*** DATA UNDER STUDY ***
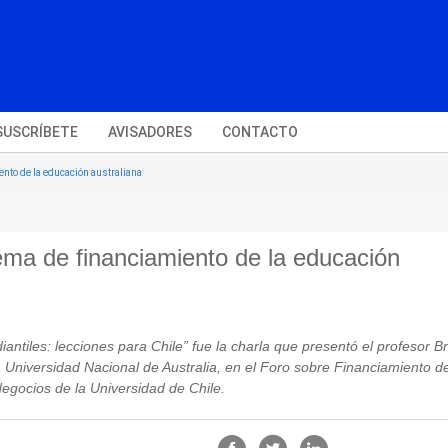
SUSCRÍBETE
AVISADORES
CONTACTO
ento de la educación australiana
ema de financiamiento de la educación
antiles: lecciones para Chile” fue la charla que presentó el profesor B
niversidad Nacional de Australia, en el Foro sobre Financiamiento de
gocios de la Universidad de Chile.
***
- [WHAT IS EXPECTED]: Write out the lines above verbatim, omitting the pictures.

- [WRITTEN REPLY]:
SUSCRÍBETE
AVISADORES
CONTACTO
ento de la educación australiana
ema de financiamiento de la educación
antiles: lecciones para Chile” fue la charla que presentó el profesor B
niversidad Nacional de Australia, en el Foro sobre Financiamiento de
gocios de la Universidad de Chile.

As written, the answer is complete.